Monday, January 30, 2012

Electronics, Ethics, and Our Responsibility

When I was in college I was heavily involved in the anti-sweatshop labor movement. At my small Christian university I gave speeches on the unethical practices of companies like Nike and other clothing companies concerning the management of their factories, particularly in places like China, where labor practices are not as regulated as they are in the United States. And as a result of my protests, one voice among thousands at the time, Nike changed its practices and became much more transparent and colleges and universities started carrying products made more ethically. Since that time though, I had learned to acquiesce and accept that exploitation of labor is just the way our world works. I can't possibly protest everything, can't possibly boycott everything that has origins that I find unethical. This is because our entire society is built upon such unethical practices. And I simply feel paralyzed by it. Troubled, deeply troubled, but paralyzed.

Recently, in a conversation with my brother, we were discussing the trilogy of books known as The Hunger Games by Suzanne Collins. In these books, "The Capitol" is a wealthy district in a post-apocalyptic North America, which is supported by twelve other very poor districts which produce the goods, food, and resources of the Capitol, often at their own peril and enduring physical abuse. In the context of our conversation about these books my brother said, "I kept reading and thinking how terrible the Capitol is and then I realized that Suzanne Collins is a genius...because what she is saying is that WE, the United States, are the Capitol...and the rest of the world is the twelve districts." And I think he is right.

I bring all of this up because recently Apple has been receiving negative press for the factories that produce various iGoods in China. You can read about it at the New York Times and listen to a story about it on This American Life and sign a petition about it. And I am glad that we are finally discussing it. But while Apple, like Nike in my college years, may change its practices and become more transparent about the origins of all things with the prefix i, the problem is not simply Apple's problem. The problem is that almost everything that we use on a daily basis is built upon the backs of someone else. And the problem is not that someone in another country is making our products; the problem is that that person is working in conditions barely above slavery. And that is the part that must stop.
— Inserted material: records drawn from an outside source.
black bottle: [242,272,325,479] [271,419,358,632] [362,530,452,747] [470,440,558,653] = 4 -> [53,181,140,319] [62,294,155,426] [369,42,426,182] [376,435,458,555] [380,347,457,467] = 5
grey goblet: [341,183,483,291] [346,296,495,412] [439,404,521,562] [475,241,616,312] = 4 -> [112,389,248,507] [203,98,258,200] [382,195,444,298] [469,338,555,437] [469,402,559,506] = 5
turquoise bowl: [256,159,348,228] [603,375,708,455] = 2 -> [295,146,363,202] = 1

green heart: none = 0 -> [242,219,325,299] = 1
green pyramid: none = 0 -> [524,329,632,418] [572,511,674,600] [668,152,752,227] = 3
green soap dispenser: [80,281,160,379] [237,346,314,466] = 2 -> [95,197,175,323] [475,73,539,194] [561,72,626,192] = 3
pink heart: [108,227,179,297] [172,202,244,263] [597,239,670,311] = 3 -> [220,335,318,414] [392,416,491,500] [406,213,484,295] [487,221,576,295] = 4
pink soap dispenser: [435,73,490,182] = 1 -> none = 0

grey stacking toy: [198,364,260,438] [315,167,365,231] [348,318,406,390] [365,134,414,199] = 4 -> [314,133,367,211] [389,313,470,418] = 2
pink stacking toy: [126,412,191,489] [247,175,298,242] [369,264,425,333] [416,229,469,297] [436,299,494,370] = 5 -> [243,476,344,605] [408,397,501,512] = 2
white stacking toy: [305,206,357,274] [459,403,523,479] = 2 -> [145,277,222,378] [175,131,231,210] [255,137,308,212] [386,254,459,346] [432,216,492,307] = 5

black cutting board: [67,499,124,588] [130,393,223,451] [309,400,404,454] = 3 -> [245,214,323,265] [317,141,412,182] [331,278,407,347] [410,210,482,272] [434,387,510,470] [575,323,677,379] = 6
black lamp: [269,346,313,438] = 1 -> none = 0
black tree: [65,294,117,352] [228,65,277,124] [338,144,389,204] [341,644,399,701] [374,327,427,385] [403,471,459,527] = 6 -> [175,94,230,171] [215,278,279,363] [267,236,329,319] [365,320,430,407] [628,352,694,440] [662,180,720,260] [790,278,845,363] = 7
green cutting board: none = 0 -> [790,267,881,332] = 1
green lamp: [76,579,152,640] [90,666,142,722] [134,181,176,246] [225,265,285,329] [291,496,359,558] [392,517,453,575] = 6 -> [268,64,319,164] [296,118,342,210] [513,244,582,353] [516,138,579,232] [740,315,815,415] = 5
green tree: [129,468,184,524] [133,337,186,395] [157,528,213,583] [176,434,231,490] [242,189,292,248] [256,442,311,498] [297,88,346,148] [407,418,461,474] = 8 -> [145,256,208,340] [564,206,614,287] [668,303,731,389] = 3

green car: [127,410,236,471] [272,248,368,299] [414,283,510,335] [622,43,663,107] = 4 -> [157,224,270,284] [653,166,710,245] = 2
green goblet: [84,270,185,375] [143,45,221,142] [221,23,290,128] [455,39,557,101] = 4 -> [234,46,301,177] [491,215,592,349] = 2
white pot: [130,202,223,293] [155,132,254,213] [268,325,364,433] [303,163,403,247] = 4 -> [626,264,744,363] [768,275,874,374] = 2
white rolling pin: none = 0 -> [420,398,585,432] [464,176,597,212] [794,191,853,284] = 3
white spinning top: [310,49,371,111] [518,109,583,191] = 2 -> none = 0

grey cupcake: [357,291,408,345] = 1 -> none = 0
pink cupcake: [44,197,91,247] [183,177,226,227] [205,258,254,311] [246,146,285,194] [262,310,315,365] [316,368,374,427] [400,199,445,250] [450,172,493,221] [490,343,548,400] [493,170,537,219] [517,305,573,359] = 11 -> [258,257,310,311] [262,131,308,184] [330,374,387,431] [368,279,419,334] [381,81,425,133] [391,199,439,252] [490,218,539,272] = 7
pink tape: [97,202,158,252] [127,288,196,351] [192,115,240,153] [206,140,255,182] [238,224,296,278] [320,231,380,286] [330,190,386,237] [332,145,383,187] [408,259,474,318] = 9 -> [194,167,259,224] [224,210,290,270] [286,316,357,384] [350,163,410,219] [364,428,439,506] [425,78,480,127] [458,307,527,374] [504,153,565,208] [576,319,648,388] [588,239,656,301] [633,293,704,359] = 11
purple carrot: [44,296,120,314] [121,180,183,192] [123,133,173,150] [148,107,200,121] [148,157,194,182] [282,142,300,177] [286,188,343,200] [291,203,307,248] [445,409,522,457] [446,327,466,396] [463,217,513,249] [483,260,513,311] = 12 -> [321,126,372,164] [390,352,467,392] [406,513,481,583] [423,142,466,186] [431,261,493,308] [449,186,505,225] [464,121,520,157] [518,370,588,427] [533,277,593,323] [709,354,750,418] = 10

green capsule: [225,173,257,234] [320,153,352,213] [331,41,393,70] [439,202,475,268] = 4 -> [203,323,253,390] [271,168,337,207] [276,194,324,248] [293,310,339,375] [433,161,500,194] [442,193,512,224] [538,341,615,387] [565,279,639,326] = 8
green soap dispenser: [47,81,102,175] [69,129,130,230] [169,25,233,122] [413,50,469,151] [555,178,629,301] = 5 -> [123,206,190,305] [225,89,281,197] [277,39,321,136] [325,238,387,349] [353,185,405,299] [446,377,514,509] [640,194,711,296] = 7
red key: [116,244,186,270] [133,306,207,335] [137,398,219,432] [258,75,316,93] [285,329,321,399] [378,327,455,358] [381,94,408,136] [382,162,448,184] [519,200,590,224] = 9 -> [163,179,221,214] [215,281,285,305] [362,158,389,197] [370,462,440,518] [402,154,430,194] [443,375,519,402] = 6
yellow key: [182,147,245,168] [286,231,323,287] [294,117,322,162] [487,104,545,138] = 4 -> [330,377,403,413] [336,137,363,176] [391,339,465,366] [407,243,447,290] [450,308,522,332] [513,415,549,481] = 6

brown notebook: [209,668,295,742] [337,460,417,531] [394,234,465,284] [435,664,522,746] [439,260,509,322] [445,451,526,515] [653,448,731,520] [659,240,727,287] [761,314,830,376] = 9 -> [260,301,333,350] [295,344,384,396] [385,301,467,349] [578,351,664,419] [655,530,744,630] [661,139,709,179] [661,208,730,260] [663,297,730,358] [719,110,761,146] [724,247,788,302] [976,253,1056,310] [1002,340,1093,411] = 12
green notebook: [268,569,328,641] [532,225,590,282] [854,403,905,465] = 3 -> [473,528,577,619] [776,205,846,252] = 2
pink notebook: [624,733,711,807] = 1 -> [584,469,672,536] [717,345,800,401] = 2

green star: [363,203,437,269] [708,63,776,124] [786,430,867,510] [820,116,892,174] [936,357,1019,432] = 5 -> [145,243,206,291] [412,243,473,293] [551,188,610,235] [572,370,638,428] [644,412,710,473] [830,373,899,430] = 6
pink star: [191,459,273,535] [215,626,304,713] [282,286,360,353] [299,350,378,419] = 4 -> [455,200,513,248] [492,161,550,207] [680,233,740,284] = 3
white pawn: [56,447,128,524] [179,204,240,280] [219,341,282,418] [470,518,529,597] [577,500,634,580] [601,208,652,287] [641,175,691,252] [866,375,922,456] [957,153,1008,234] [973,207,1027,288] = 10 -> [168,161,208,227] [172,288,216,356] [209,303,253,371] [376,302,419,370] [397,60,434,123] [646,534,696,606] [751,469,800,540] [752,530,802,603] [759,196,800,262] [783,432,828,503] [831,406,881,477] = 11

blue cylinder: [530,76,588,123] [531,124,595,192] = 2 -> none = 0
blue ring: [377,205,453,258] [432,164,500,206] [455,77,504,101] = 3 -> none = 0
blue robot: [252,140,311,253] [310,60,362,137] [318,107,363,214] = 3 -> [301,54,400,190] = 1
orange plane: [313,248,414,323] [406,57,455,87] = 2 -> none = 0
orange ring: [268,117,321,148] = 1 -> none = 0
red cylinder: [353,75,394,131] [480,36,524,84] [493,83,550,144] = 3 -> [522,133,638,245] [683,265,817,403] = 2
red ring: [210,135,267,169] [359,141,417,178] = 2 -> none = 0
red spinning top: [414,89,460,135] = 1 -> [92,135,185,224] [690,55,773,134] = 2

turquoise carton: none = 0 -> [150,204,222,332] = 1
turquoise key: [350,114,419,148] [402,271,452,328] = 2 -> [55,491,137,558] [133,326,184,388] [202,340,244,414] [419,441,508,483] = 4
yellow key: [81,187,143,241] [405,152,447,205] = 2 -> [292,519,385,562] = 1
And so the connection between religion and science is a connection about what it takes to make all of our technology in this contemporary society and what obligation we, in the Capitol, have to the rest of the world. The ethical question, especially for those of us whose religions call us to care for the poor, is a question about how we can live our lives in this way...and say nothing about it. I think that our obligation is a substantial one. Our entire society may be built upon the backs of near-slave labor, but earlier societies have been built upon slave labor...and they have had to change, often substantially and with sacrifices, in order for justice and equality to exist. The antebellum period in American history is dotted with voices, often religious voices, denouncing slavery and a way of life that exploits human beings. Now, it's our turn to raise our voices and demand a better world and the recognition of safe labor practices for all workers, whether they be American or not.